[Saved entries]
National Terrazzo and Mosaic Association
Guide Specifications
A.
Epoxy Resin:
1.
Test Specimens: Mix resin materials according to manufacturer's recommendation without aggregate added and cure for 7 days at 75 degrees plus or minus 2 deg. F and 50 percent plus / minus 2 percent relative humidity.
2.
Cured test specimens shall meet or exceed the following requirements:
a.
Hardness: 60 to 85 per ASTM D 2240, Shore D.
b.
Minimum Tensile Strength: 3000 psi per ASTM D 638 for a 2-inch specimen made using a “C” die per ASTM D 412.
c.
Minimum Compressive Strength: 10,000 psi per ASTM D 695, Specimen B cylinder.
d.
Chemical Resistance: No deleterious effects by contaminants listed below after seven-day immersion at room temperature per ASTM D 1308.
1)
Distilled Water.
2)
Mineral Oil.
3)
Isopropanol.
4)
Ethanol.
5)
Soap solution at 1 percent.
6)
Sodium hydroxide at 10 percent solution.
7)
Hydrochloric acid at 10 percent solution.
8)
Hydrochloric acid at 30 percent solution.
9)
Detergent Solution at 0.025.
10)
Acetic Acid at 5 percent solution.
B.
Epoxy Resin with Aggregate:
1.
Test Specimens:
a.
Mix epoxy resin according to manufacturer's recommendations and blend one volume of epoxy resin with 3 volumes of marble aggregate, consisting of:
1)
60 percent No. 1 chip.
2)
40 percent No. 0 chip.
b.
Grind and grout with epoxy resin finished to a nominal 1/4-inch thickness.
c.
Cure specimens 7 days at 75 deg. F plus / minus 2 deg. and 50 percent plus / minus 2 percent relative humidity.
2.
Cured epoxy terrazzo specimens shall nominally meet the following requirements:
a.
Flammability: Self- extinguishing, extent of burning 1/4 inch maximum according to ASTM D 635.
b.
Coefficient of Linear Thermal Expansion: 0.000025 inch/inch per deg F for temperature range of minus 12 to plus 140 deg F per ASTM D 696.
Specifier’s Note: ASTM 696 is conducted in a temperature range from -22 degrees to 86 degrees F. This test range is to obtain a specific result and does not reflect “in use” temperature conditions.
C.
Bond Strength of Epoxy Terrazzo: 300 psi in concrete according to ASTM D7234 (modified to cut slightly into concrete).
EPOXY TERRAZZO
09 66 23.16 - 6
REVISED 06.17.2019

### [Prompt]
Each record above must be given again exactly.

### [Output of the task]
National Terrazzo and Mosaic Association
Guide Specifications
A.
Epoxy Resin:
1.
Test Specimens: Mix resin materials according to manufacturer's recommendation without aggregate added and cure for 7 days at 75 degrees plus or minus 2 deg. F and 50 percent plus / minus 2 percent relative humidity.
2.
Cured test specimens shall meet or exceed the following requirements:
a.
Hardness: 60 to 85 per ASTM D 2240, Shore D.
b.
Minimum Tensile Strength: 3000 psi per ASTM D 638 for a 2-inch specimen made using a “C” die per ASTM D 412.
c.
Minimum Compressive Strength: 10,000 psi per ASTM D 695, Specimen B cylinder.
d.
Chemical Resistance: No deleterious effects by contaminants listed below after seven-day immersion at room temperature per ASTM D 1308.
1)
Distilled Water.
2)
Mineral Oil.
3)
Isopropanol.
4)
Ethanol.
5)
Soap solution at 1 percent.
6)
Sodium hydroxide at 10 percent solution.
7)
Hydrochloric acid at 10 percent solution.
8)
Hydrochloric acid at 30 percent solution.
9)
Detergent Solution at 0.025.
10)
Acetic Acid at 5 percent solution.
B.
Epoxy Resin with Aggregate:
1.
Test Specimens:
a.
Mix epoxy resin according to manufacturer's recommendations and blend one volume of epoxy resin with 3 volumes of marble aggregate, consisting of:
1)
60 percent No. 1 chip.
2)
40 percent No. 0 chip.
b.
Grind and grout with epoxy resin finished to a nominal 1/4-inch thickness.
c.
Cure specimens 7 days at 75 deg. F plus / minus 2 deg. and 50 percent plus / minus 2 percent relative humidity.
2.
Cured epoxy terrazzo specimens shall nominally meet the following requirements:
a.
Flammability: Self- extinguishing, extent of burning 1/4 inch maximum according to ASTM D 635.
b.
Coefficient of Linear Thermal Expansion: 0.000025 inch/inch per deg F for temperature range of minus 12 to plus 140 deg F per ASTM D 696.
Specifier’s Note: ASTM 696 is conducted in a temperature range from -22 degrees to 86 degrees F. This test range is to obtain a specific result and does not reflect “in use” temperature conditions.
C.
Bond Strength of Epoxy Terrazzo: 300 psi in concrete according to ASTM D7234 (modified to cut slightly into concrete).
EPOXY TERRAZZO
09 66 23.16 - 6
REVISED 06.17.2019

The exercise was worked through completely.